→ **EXCERPT TO READ**
────
= Reification (knowledge representation) =

Using a statement as an object of another

Reification in knowledge representation is the process of turning a predicate or statement into an addressable object. Reification allows the representation of assertions so that they can be referred to or qualified by other assertions, i.e., meta-knowledge.

The message "John is six feet tall" is an assertion involving truth that commits the speaker to its factuality, whereas the reified statement "Mary reports that John is six feet tall" defers such commitment to Mary. In this way, the statements can be incompatible without creating contradictions in reasoning. For example, the statements "John is six feet tall" and "John is five feet tall" are mutually exclusive (and thus incompatible), but the statements "Mary reports that John is six feet tall" and "Paul reports that John is five feet tall" are not incompatible, as they are both governed by a conclusive rationale that either Mary or Paul is (or both are), in fact, incorrect.
────
→ **PROVIDED MATERIAL**
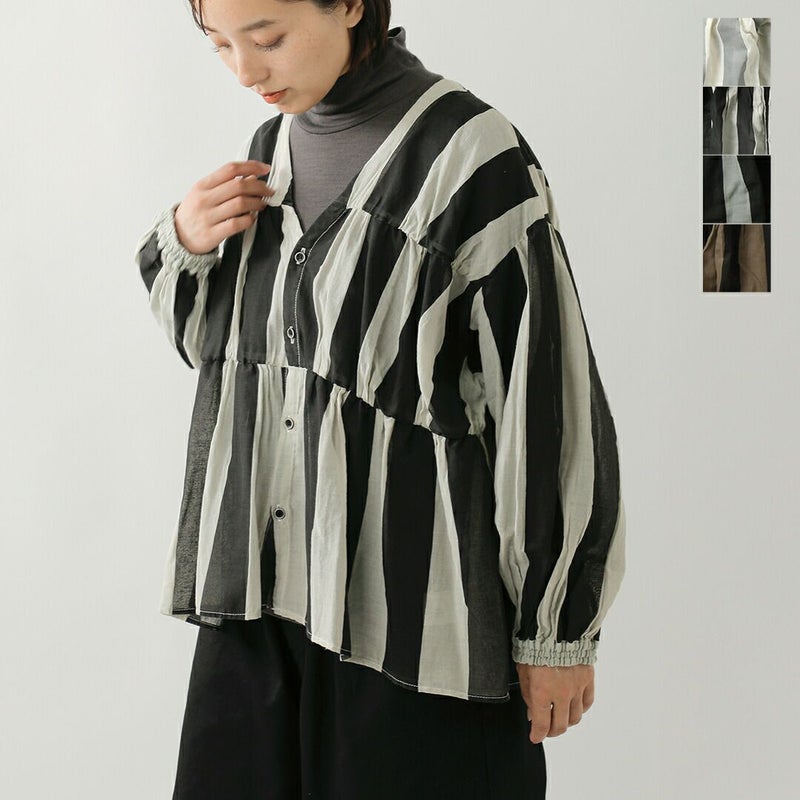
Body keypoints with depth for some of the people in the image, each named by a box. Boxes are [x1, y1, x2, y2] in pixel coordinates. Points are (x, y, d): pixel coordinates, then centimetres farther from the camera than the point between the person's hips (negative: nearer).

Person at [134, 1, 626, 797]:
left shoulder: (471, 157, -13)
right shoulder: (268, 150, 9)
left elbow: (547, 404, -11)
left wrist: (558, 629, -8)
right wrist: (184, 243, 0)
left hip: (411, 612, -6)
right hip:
────
→ **REQUIRED ACTION 1**
Please return the body keypoint entries word for word, leaving out the picture.
→ **REQUIRED ACTION 2**
Resume the passage on reification in knowledge representation after its last sentence.

→ **EXPECTED OUTPUT 1**
Body keypoints with depth for some of the people in the image, each named by a box. Boxes are [x1, y1, x2, y2] in pixel coordinates. Points are (x, y, d): pixel coordinates, then centimetres farther from the camera than the point between the person's hips (negative: nearer).

Person at [134, 1, 626, 797]:
left shoulder: (471, 157, -13)
right shoulder: (268, 150, 9)
left elbow: (547, 404, -11)
left wrist: (558, 629, -8)
right wrist: (184, 243, 0)
left hip: (411, 612, -6)
right hip:

→ **EXPECTED OUTPUT 2**
In linguistics, reporting, telling, and saying are recognized as verbal processes that project a wording (or locution). If a person says that "Paul told x" and "Mary told y", this person stated only that the telling took place. In this case, the person who made these two statements did not represent a person inconsistently. In addition, if two people are talking to each other, let's say Paul and Mary, and Paul tells Mary "John is five feet tall" and Mary rejects Paul's statement by saying "No, he is actually six feet tall", the socially constructed model of John does not become inconsistent. The reason for that is that statements are to be understood as an attempt to convince the addressee of something (Austin's How to do things with words), alternatively as a request to add some attribute to the model of Paul. The response to a statement can be an acknowledgement, in which case the model is changed, or it can be a statement rejection, in which case the model does not get changed. Finally, the example above for which John is said to be "five feet tall" or "six feet tall" is only incompatible because John can only be a single number of feet tall. If the attribute were a possession as in "he has a dog" or "he also has a cat", a model inconsistency would not happen. In other words, the issue of model inconsistency has to do with our model of the domain element (John) and not with the ascription of different range elements (measurements such as "five feet tall" or "six feet tall").

==See also==
- Ontology
- Reification (computer science)
- Reification (fallacy)
- Reification (linguistics)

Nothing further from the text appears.